Problem details
From the records below, please repeat exactly the line that has "(430, 1343) none -> [532,1179,557,1192] 1.1", the line that has "(110, 1610) none -> [532,1583,547,1596] 2.", and every line between them, and nothing else.

[[ Records provided open ]]

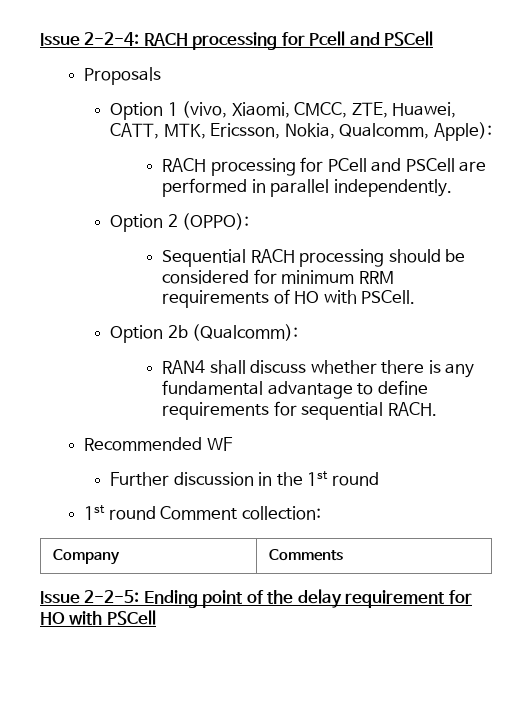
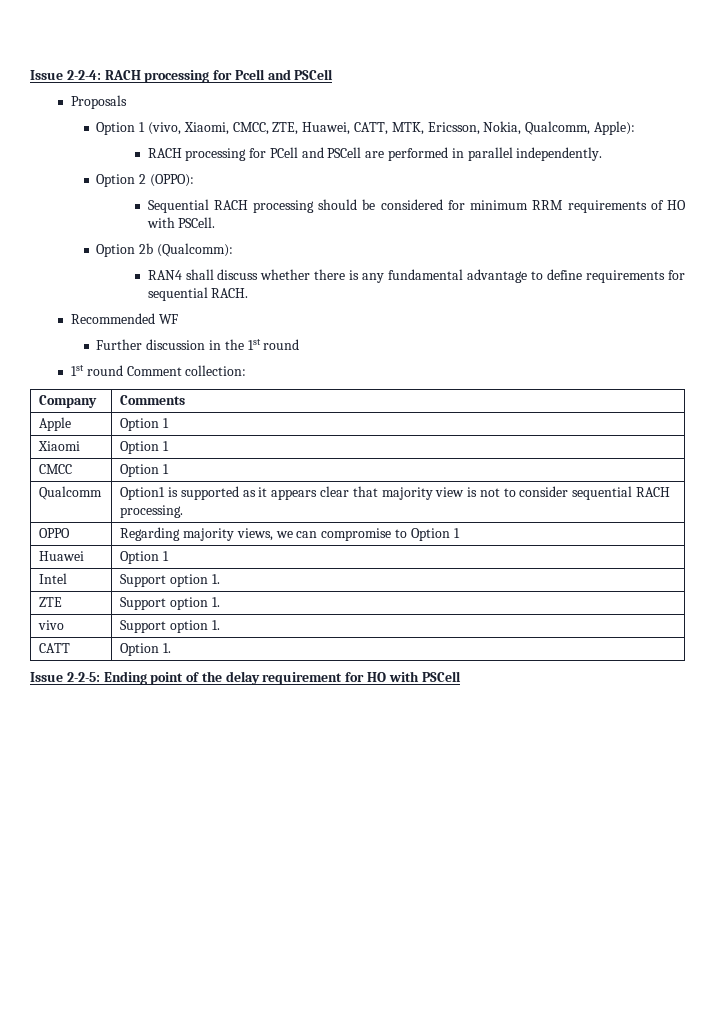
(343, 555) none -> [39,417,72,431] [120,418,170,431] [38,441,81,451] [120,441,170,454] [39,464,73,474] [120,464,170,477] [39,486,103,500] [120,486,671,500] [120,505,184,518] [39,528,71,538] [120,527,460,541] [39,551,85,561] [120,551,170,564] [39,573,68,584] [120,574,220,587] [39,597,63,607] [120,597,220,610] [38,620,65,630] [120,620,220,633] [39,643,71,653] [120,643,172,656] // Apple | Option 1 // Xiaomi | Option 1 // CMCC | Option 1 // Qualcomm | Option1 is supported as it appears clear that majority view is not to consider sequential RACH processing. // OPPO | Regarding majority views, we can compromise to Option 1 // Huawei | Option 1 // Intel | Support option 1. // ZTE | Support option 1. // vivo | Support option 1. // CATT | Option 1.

[[ Records provided closed ]]
[[ Records provided open ]]

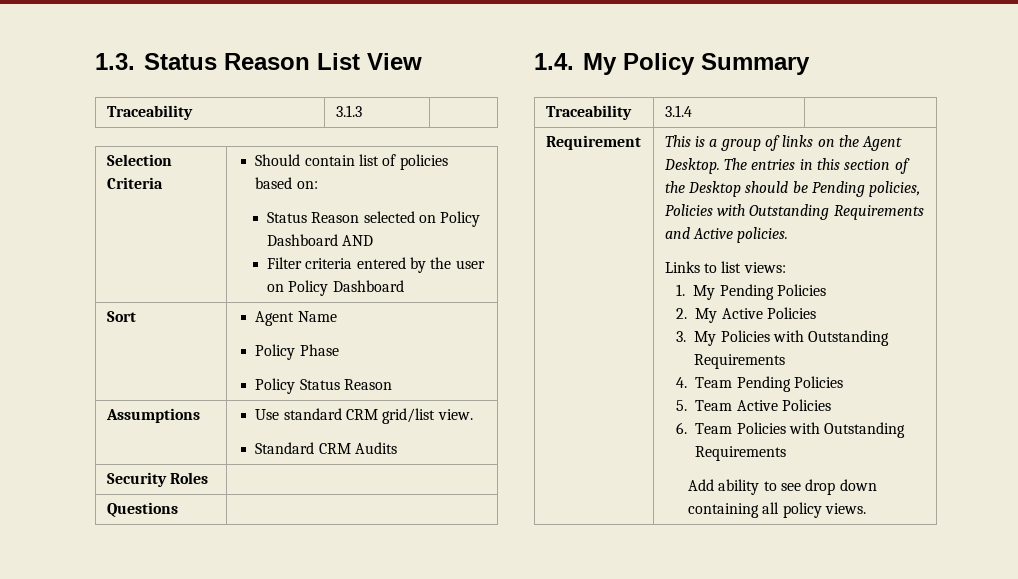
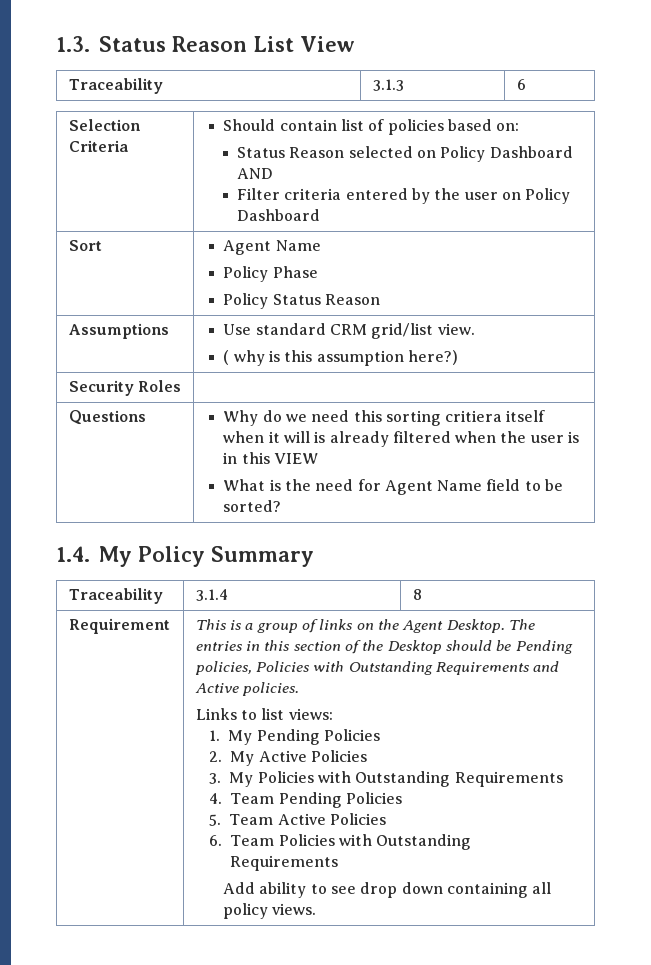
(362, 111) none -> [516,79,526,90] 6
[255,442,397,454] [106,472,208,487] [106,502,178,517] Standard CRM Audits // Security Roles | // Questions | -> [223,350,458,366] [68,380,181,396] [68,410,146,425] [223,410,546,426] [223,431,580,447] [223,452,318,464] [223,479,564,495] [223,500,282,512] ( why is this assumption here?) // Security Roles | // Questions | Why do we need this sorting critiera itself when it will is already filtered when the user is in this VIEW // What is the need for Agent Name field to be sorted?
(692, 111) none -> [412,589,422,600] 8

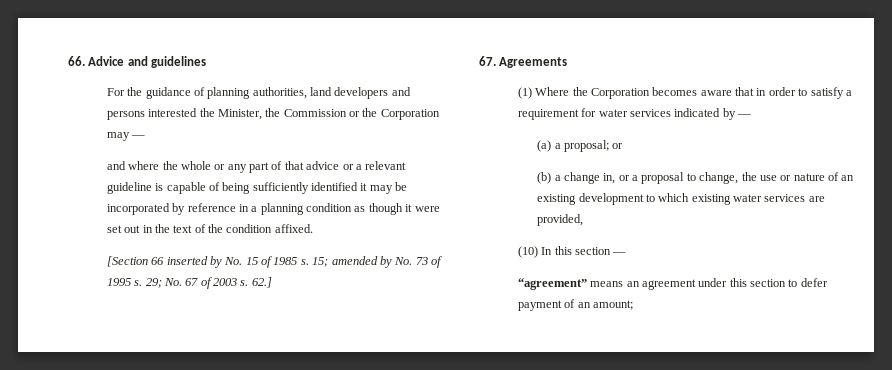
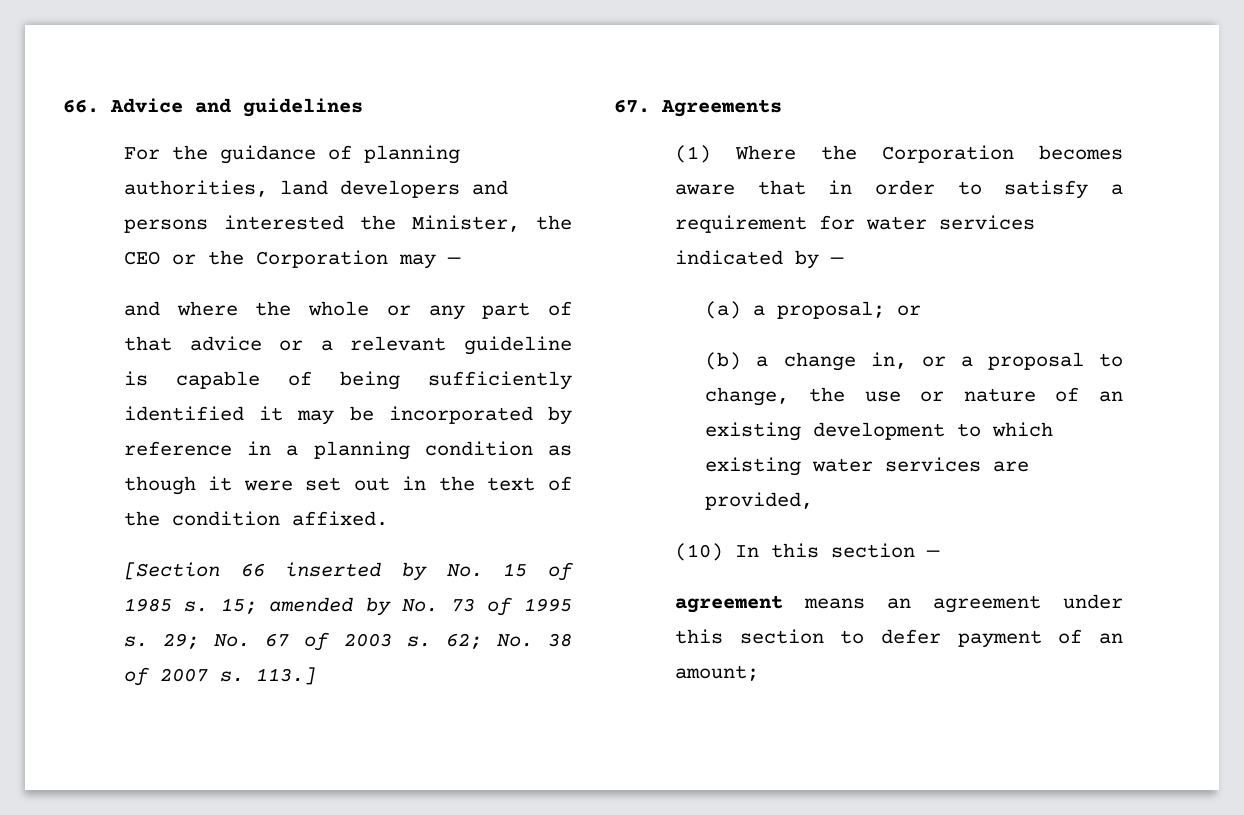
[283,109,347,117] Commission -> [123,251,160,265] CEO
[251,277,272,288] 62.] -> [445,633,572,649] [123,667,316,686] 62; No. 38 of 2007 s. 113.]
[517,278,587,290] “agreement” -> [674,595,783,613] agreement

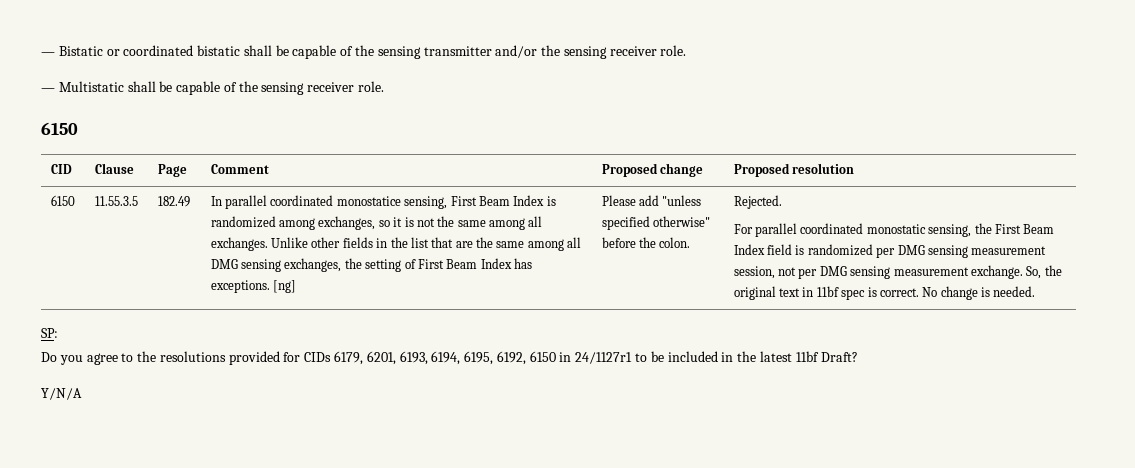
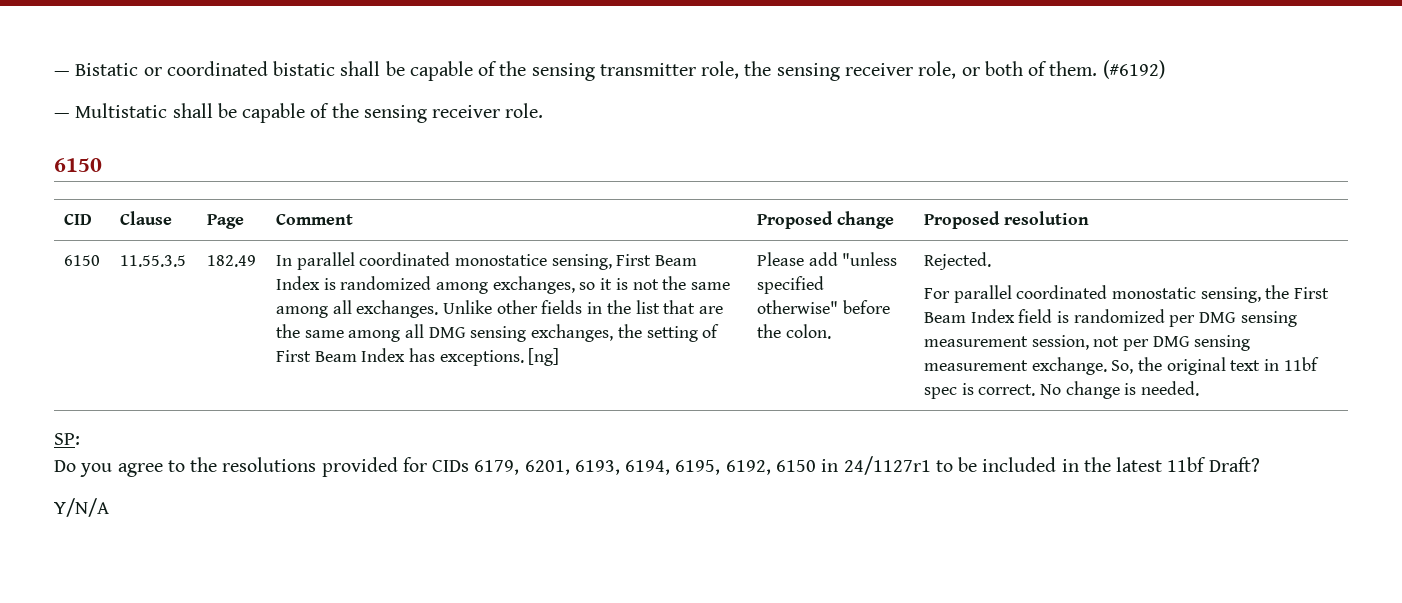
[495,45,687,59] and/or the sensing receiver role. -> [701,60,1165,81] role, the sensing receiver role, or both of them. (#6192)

[[ Records provided closed ]]
[[ Records provided open ]]

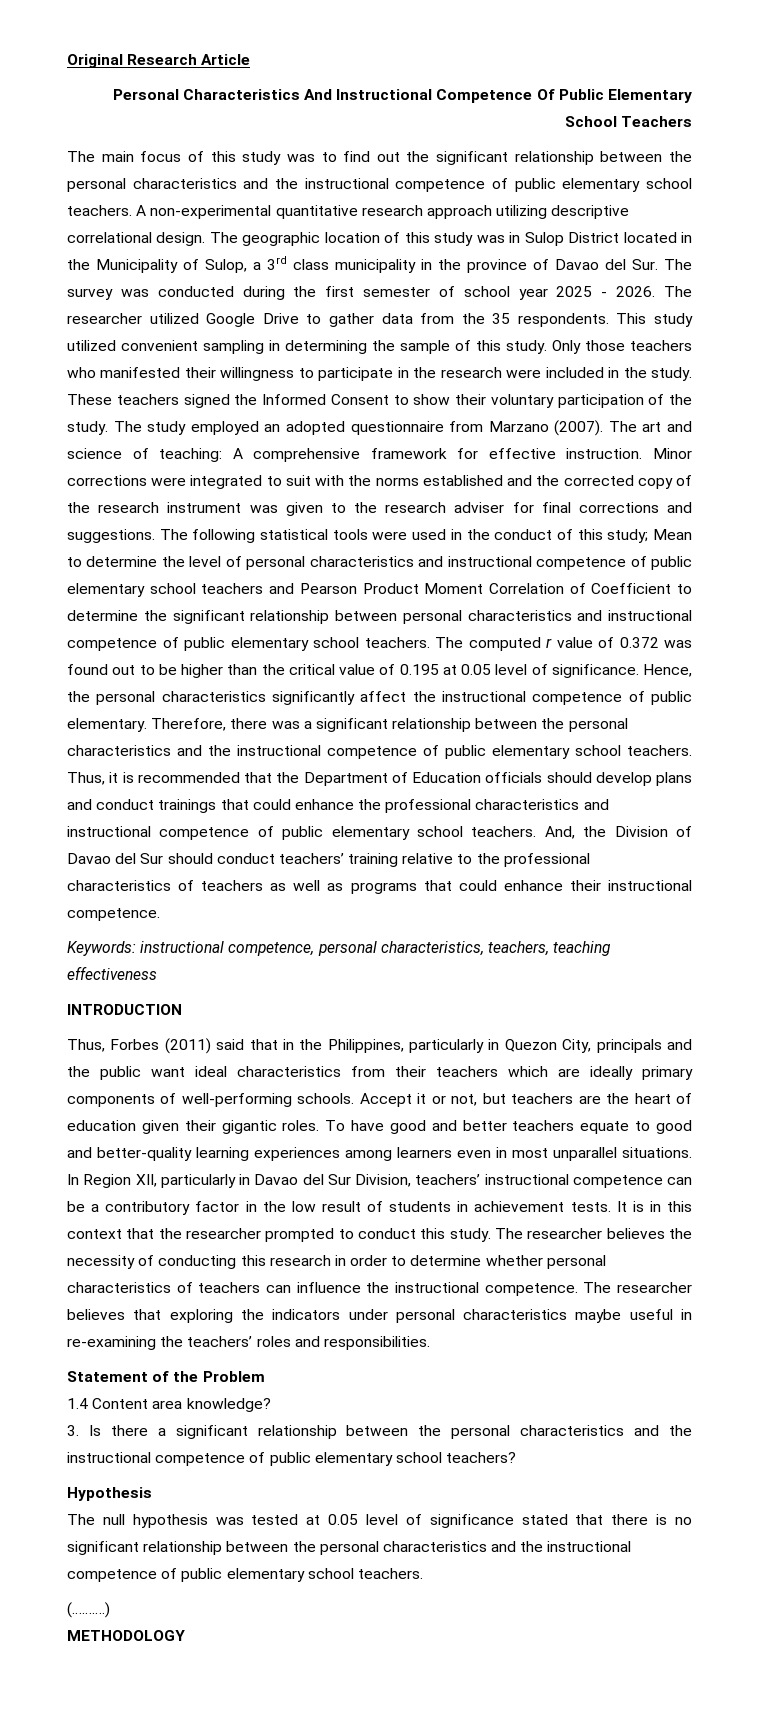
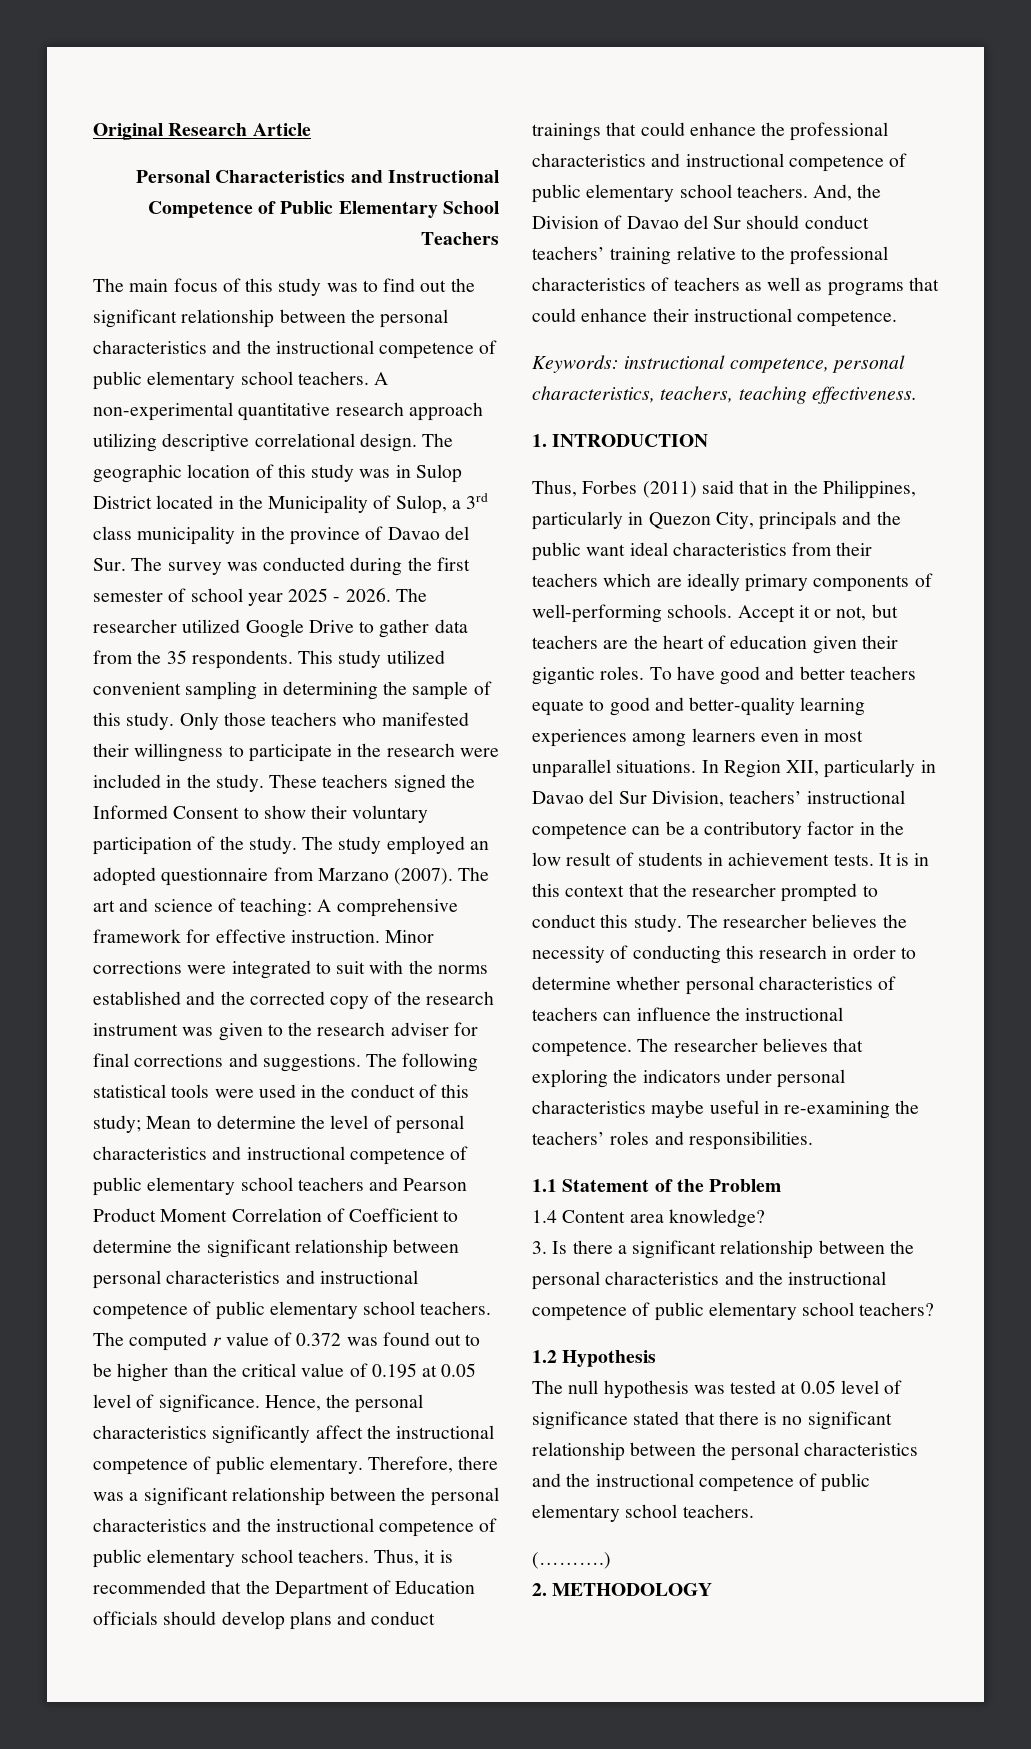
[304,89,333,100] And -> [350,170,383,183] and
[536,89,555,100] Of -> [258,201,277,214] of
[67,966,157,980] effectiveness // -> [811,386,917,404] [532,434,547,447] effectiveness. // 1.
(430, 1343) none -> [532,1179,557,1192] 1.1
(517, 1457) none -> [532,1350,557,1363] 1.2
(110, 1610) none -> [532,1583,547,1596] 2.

[[ Records provided closed ]]

Task result
(430, 1343) none -> [532,1179,557,1192] 1.1
(517, 1457) none -> [532,1350,557,1363] 1.2
(110, 1610) none -> [532,1583,547,1596] 2.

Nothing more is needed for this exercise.